Orlando's sneaky manner of raises -- sound familiar?  Lumped in with pay increase for City workers.  Not fair.  Should have been separate agenda item, with a separate recorded vote.  Flori-DUH.

Orlando City Council, mayor vote to raise their pay

Orlando’s city commissioners and mayor quietly voted to raise their pay last month, including a 6.5 percent bump for commissioners and a 5 percent increase for Mayor Buddy Dyer.
The increases, which bring the annual salary for Orlando’s six city commissioners to $58,000 and the mayor’s to $186,306, were approved during the City Council’s March 20 meeting.
Commissioners Tony Ortiz and Robert Stuart voted against the increases, announcing their opposition prior to the vote but not giving their rationale. There was otherwise no discussion of the council raises during the meeting.
The raises were included within an agenda item increasing the wages of city employees represented by the Laborers International Union of North America and Service Employees International Union.

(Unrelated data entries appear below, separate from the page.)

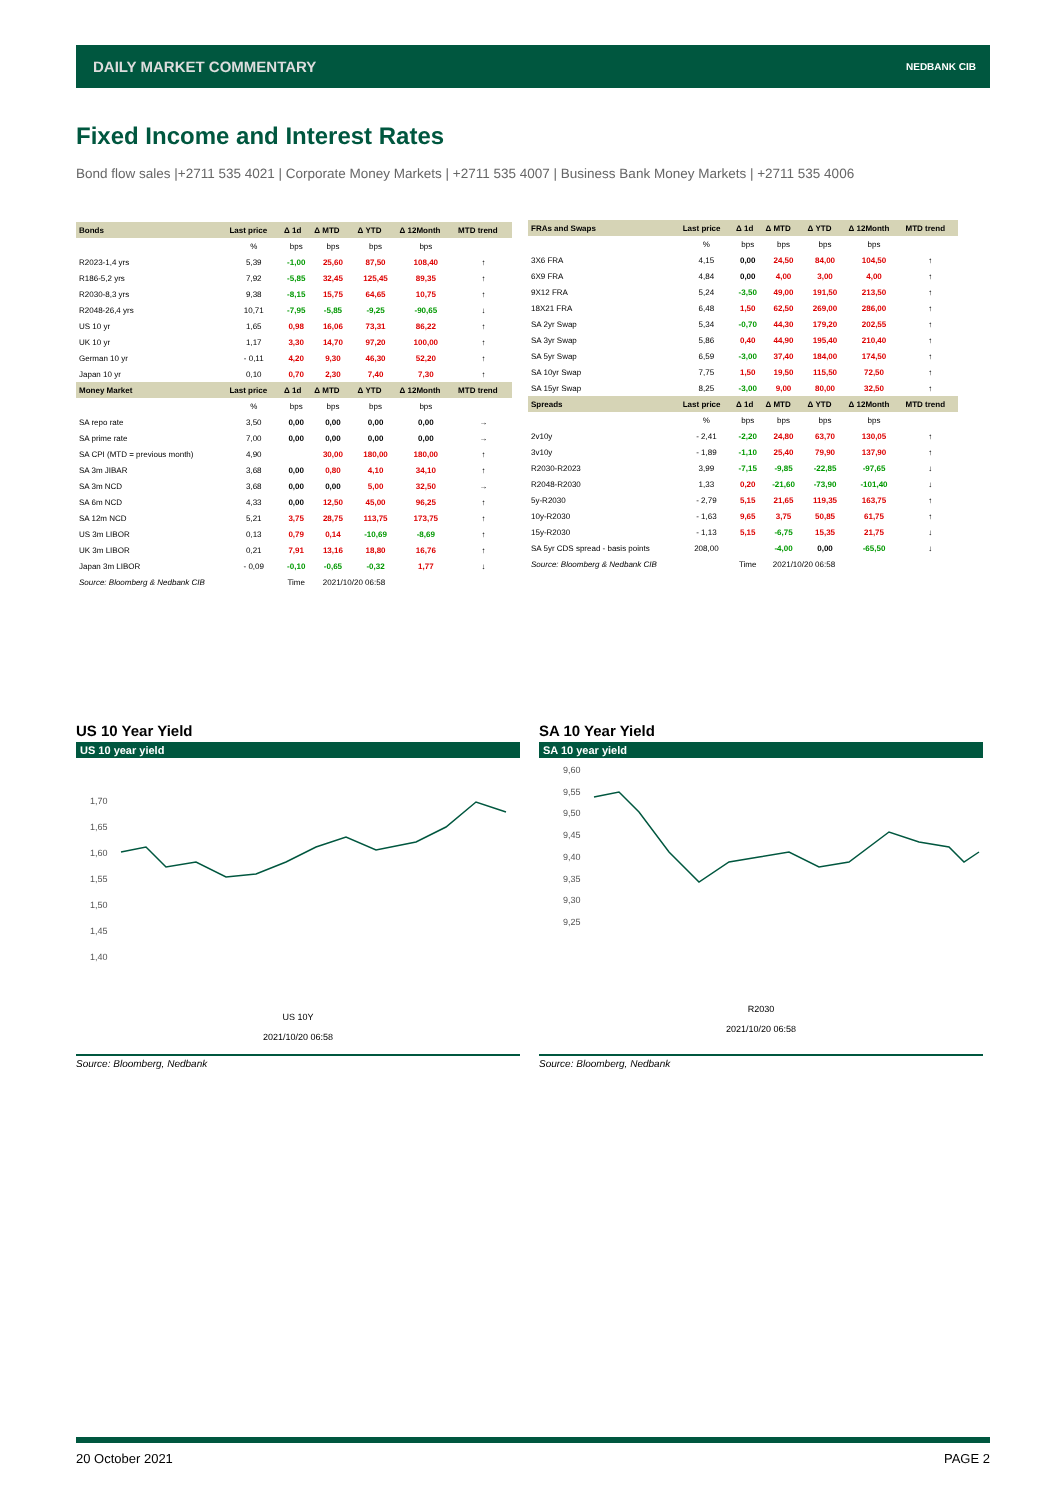DAILY MARKET COMMENTARY NEDBANK CIB
Fixed Income and Interest Rates
Bond flow sales |+2711 535 4021 | Corporate Money Markets | +2711 535 4007 | Business Bank Money Markets | +2711 535 4006
| Bonds | Last price | Δ 1d | Δ MTD | Δ YTD | Δ 12Month | MTD trend |
| --- | --- | --- | --- | --- | --- | --- |
| | % | bps | bps | bps | bps | |
| R2023-1,4 yrs | 5,39 | -1,00 | 25,60 | 87,50 | 108,40 | ↑ |
| R186-5,2 yrs | 7,92 | -5,85 | 32,45 | 125,45 | 89,35 | ↑ |
| R2030-8,3 yrs | 9,38 | -8,15 | 15,75 | 64,65 | 10,75 | ↑ |
| R2048-26,4 yrs | 10,71 | -7,95 | -5,85 | -9,25 | -90,65 | ↓ |
| US 10 yr | 1,65 | 0,98 | 16,06 | 73,31 | 86,22 | ↑ |
| UK 10 yr | 1,17 | 3,30 | 14,70 | 97,20 | 100,00 | ↑ |
| German 10 yr | - 0,11 | 4,20 | 9,30 | 46,30 | 52,20 | ↑ |
| Japan 10 yr | 0,10 | 0,70 | 2,30 | 7,40 | 7,30 | ↑ |
| Money Market | Last price | Δ 1d | Δ MTD | Δ YTD | Δ 12Month | MTD trend |
| | % | bps | bps | bps | bps | |
| SA repo rate | 3,50 | 0,00 | 0,00 | 0,00 | 0,00 | → |
| SA prime rate | 7,00 | 0,00 | 0,00 | 0,00 | 0,00 | → |
| SA CPI (MTD = previous month) | 4,90 | | 30,00 | 180,00 | 180,00 | ↑ |
| SA 3m JIBAR | 3,68 | 0,00 | 0,80 | 4,10 | 34,10 | ↑ |
| SA 3m NCD | 3,68 | 0,00 | 0,00 | 5,00 | 32,50 | → |
| SA 6m NCD | 4,33 | 0,00 | 12,50 | 45,00 | 96,25 | ↑ |
| SA 12m NCD | 5,21 | 3,75 | 28,75 | 113,75 | 173,75 | ↑ |
| US 3m LIBOR | 0,13 | 0,79 | 0,14 | -10,69 | -8,69 | ↑ |
| UK 3m LIBOR | 0,21 | 7,91 | 13,16 | 18,80 | 16,76 | ↑ |
| Japan 3m LIBOR | - 0,09 | -0,10 | -0,65 | -0,32 | 1,77 | ↓ |
| Source: Bloomberg & Nedbank CIB | | Time | 2021/10/20 06:58 | | | |
| FRAs and Swaps | Last price | Δ 1d | Δ MTD | Δ YTD | Δ 12Month | MTD trend |
| --- | --- | --- | --- | --- | --- | --- |
| | % | bps | bps | bps | bps | |
| 3X6 FRA | 4,15 | 0,00 | 24,50 | 84,00 | 104,50 | ↑ |
| 6X9 FRA | 4,84 | 0,00 | 4,00 | 3,00 | 4,00 | ↑ |
| 9X12 FRA | 5,24 | -3,50 | 49,00 | 191,50 | 213,50 | ↑ |
| 18X21 FRA | 6,48 | 1,50 | 62,50 | 269,00 | 286,00 | ↑ |
| SA 2yr Swap | 5,34 | -0,70 | 44,30 | 179,20 | 202,55 | ↑ |
| SA 3yr Swap | 5,86 | 0,40 | 44,90 | 195,40 | 210,40 | ↑ |
| SA 5yr Swap | 6,59 | -3,00 | 37,40 | 184,00 | 174,50 | ↑ |
| SA 10yr Swap | 7,75 | 1,50 | 19,50 | 115,50 | 72,50 | ↑ |
| SA 15yr Swap | 8,25 | -3,00 | 9,00 | 80,00 | 32,50 | ↑ |
| Spreads | Last price | Δ 1d | Δ MTD | Δ YTD | Δ 12Month | MTD trend |
| | % | bps | bps | bps | bps | |
| 2v10y | - 2,41 | -2,20 | 24,80 | 63,70 | 130,05 | ↑ |
| 3v10y | - 1,89 | -1,10 | 25,40 | 79,90 | 137,90 | ↑ |
| R2030-R2023 | 3,99 | -7,15 | -9,85 | -22,85 | -97,65 | ↓ |
| R2048-R2030 | 1,33 | 0,20 | -21,60 | -73,90 | -101,40 | ↓ |
| 5y-R2030 | - 2,79 | 5,15 | 21,65 | 119,35 | 163,75 | ↑ |
| 10y-R2030 | - 1,63 | 9,65 | 3,75 | 50,85 | 61,75 | ↑ |
| 15y-R2030 | - 1,13 | 5,15 | -6,75 | 15,35 | 21,75 | ↓ |
| SA 5yr CDS spread - basis points | 208,00 | | -4,00 | 0,00 | -65,50 | ↓ |
| Source: Bloomberg & Nedbank CIB | | Time | 2021/10/20 06:58 | | | |
US 10 Year Yield
US 10 year yield
1,70
1,65
1,60
1,55
1,50
1,45
1,40
US 10Y
2021/10/20 06:58
Source: Bloomberg, Nedbank
SA 10 Year Yield
SA 10 year yield
9,60
9,55
9,50
9,45
9,40
9,35
9,30
9,25
R2030
2021/10/20 06:58
Source: Bloomberg, Nedbank
20 October 2021 PAGE 2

Government watchdog Doug Head said the raises seemed “modest and reasonable,” but should have been publicly debated separately from the union wages.
“I think that the public expects City Council salaries to be independently considered in an open forum, and that’s a reasonable expectation,” Head said.
Dyer said the raises were no secret. Normally, they would have been a part of the city’s budgeting process last fall, but he and the commissioners opted to wait until after the union raises were negotiated.
“I can’t think of any year, except one, that we’ve ever had any public debate relative to it,” he said.
Dyer was referring to 2013, when the council considered a 21-percent increase before opting to take only a 6 percent hike in the face of public criticism. The salaries of Orlando’s elected officials have grown by 2 percent each of the past two years, Dyer’s office said.
On Wednesday, Stuart said he has opposed raising the salary for commissioners because he doesn’t think the elected position should be compensated like a full-time job.
“I just have felt like the best role I play is to be that part-time commissioner, so I’m in the field, I’m in the community, having to make a living,” he said.
The union workers were given a pay bump ranging from 6.5 to 7.5 percent starting in January, followed by a 2.5 percent raise this October and again in October 2018, records show.